►

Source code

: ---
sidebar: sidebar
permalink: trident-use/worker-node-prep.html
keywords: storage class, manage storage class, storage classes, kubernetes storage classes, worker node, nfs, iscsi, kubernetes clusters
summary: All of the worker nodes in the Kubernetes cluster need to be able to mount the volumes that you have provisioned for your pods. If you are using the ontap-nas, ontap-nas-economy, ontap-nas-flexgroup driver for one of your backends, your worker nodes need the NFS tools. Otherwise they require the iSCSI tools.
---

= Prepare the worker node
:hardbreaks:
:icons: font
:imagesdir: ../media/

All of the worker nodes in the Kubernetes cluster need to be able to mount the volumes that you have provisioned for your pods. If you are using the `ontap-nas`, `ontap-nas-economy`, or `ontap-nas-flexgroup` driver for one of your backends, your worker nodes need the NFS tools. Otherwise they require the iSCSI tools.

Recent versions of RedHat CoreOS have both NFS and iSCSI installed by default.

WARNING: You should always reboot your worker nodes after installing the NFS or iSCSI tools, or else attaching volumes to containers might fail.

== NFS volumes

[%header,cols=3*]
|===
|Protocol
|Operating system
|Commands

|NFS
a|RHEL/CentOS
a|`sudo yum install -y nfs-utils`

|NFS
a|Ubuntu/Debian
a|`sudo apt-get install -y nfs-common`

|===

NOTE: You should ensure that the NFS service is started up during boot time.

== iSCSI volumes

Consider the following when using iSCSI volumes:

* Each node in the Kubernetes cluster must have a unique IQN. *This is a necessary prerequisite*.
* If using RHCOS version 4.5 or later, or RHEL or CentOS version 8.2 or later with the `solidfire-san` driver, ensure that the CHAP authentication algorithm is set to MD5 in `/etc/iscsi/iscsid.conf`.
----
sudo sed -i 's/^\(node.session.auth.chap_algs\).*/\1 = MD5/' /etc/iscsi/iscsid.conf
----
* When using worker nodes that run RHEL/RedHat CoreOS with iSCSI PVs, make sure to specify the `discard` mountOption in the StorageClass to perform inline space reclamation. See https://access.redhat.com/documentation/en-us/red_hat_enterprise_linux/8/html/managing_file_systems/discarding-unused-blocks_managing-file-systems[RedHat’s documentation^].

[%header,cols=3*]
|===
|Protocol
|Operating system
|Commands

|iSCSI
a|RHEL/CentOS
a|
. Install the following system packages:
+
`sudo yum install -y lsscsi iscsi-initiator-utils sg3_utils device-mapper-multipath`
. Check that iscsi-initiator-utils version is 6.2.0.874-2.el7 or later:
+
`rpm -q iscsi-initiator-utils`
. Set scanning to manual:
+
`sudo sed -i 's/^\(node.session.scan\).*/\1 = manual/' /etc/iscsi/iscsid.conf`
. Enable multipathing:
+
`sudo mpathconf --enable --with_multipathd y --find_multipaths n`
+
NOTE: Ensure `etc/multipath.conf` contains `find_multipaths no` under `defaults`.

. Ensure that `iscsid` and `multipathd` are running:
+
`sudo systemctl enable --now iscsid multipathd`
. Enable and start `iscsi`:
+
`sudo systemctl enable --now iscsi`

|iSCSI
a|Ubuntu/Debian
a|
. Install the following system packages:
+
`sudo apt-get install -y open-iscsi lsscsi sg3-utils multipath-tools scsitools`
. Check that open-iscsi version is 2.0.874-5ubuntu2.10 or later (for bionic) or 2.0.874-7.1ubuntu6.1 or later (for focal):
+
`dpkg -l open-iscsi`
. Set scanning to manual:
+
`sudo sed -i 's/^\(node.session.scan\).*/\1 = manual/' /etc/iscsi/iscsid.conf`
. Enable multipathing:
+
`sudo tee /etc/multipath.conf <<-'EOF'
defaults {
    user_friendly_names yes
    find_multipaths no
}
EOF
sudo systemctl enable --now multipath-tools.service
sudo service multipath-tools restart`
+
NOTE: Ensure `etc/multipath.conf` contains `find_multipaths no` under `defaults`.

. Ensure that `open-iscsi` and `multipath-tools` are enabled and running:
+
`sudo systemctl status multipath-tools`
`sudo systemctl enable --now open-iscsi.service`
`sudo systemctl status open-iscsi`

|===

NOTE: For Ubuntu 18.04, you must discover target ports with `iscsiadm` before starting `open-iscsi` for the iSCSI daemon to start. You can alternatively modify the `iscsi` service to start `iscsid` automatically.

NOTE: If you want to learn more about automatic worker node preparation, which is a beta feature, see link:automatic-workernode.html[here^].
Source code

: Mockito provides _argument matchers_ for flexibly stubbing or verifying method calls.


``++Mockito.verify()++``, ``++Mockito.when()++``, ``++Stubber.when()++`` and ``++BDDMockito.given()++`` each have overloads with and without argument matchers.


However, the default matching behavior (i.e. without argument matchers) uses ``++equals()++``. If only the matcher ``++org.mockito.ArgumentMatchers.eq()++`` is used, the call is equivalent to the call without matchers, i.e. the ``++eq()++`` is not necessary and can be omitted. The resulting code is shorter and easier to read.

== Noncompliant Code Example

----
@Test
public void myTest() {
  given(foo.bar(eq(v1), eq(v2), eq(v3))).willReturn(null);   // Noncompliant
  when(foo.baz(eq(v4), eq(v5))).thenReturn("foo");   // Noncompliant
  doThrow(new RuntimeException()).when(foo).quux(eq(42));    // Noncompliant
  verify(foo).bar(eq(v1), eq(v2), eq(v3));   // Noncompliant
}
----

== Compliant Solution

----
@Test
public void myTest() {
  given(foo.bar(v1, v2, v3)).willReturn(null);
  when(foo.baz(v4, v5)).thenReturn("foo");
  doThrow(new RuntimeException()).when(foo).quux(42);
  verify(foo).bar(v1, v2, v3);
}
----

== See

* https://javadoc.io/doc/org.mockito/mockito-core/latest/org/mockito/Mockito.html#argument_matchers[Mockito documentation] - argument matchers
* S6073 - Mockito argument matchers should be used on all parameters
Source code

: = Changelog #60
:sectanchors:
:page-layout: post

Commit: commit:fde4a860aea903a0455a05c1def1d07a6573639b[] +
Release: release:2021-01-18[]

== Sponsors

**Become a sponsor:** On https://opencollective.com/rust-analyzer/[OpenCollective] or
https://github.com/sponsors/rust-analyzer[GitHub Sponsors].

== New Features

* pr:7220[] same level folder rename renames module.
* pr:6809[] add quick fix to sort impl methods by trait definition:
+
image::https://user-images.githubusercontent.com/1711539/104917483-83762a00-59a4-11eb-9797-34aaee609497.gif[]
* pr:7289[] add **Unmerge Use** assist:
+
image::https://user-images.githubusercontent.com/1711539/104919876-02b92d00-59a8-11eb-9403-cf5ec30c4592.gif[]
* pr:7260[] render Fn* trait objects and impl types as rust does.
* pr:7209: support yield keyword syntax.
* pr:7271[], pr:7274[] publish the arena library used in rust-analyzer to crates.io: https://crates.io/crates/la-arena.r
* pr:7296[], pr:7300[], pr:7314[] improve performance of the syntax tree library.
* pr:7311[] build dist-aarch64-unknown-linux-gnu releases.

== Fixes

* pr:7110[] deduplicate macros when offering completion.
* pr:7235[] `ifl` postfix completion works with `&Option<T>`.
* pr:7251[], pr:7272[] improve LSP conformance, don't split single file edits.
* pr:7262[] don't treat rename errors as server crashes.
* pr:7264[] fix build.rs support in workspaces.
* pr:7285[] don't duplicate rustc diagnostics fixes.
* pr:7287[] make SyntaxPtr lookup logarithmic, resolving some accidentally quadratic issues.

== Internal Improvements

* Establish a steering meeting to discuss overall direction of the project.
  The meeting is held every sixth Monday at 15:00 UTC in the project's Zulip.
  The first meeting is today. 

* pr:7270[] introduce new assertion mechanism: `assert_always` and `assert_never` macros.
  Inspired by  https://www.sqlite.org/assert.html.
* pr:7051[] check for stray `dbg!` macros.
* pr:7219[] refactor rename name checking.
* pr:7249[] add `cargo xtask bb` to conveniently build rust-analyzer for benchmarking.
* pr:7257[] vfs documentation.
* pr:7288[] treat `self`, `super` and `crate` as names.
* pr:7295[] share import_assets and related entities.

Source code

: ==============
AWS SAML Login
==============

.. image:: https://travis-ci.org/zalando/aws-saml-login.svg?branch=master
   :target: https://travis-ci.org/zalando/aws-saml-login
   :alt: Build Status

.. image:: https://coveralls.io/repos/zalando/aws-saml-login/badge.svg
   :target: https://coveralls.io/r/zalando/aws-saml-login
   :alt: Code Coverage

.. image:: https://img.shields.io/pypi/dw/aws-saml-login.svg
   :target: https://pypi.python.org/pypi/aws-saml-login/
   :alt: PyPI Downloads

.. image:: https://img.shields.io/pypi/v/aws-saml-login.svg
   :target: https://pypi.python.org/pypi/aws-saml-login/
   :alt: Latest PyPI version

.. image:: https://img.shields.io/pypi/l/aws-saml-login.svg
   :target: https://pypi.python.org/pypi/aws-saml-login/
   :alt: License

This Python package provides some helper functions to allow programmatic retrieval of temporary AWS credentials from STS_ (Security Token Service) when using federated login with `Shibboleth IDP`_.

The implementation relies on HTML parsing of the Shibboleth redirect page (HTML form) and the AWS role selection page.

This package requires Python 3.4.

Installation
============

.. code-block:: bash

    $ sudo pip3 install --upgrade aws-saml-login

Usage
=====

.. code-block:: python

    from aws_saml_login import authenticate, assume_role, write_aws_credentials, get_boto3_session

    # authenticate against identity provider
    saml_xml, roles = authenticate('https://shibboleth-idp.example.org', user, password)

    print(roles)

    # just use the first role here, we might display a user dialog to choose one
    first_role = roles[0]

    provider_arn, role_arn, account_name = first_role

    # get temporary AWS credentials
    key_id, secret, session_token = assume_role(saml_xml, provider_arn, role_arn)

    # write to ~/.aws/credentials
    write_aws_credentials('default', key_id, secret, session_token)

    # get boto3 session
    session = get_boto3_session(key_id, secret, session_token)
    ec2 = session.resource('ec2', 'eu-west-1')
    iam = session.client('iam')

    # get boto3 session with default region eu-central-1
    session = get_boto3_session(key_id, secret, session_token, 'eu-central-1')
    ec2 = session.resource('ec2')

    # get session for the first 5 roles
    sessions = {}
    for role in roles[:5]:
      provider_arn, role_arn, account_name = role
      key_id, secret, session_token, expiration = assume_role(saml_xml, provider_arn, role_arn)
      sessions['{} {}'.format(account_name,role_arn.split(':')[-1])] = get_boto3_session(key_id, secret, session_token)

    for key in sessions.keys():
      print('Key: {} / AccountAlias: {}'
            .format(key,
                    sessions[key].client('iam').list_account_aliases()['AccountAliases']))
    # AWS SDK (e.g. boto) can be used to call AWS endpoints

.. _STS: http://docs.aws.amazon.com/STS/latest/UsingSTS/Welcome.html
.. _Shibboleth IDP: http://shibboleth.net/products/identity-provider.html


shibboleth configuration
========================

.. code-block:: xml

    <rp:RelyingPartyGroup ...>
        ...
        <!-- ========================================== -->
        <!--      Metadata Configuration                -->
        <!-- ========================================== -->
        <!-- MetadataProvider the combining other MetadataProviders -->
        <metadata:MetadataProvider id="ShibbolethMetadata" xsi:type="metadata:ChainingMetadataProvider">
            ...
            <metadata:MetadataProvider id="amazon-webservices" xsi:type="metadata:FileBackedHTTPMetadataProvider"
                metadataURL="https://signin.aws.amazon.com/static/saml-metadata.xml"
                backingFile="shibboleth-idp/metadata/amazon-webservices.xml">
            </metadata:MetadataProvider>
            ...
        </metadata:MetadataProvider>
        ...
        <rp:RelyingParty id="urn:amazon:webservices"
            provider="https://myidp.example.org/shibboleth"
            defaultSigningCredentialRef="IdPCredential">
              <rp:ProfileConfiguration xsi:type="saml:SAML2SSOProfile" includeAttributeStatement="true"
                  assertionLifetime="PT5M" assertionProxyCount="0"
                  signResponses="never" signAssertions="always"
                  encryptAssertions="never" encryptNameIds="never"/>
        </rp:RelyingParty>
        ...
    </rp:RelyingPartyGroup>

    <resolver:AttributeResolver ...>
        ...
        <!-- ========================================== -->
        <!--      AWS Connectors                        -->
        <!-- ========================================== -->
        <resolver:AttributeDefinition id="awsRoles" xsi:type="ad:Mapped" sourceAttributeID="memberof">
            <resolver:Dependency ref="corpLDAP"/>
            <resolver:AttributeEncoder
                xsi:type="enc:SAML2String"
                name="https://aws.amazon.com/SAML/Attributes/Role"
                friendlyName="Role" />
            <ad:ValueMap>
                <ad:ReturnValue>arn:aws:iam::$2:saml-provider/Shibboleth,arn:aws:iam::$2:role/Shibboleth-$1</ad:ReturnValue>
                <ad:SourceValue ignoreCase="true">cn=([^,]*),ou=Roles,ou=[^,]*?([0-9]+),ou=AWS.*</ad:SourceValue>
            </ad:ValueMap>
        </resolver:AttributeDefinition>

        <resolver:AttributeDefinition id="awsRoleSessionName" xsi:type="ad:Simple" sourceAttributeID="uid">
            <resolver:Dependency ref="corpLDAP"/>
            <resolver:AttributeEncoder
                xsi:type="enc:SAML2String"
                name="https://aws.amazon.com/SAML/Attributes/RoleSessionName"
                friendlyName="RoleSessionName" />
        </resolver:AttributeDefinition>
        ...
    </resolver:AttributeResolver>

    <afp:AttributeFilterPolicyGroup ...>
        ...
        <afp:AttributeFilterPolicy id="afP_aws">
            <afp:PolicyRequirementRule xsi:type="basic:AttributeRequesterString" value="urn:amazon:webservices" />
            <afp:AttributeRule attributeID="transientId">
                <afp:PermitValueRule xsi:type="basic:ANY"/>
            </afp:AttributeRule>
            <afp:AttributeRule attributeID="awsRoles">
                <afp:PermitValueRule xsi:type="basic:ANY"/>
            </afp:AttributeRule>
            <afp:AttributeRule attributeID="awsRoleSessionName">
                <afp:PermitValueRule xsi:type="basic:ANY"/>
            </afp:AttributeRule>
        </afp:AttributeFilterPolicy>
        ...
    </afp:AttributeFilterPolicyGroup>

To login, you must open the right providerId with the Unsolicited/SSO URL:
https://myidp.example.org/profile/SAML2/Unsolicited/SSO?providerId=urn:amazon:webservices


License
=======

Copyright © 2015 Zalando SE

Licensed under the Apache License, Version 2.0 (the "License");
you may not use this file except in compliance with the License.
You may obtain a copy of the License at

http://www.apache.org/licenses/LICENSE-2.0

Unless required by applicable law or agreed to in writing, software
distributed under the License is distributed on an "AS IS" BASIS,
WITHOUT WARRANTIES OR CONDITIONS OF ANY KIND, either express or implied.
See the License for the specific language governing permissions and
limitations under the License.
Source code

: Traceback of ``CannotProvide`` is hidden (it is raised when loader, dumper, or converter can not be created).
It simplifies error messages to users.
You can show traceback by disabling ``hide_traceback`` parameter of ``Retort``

◄

### Task description
The string "trait" appears in some lines of the material. Report how many, and nothing more.

### Final answer
2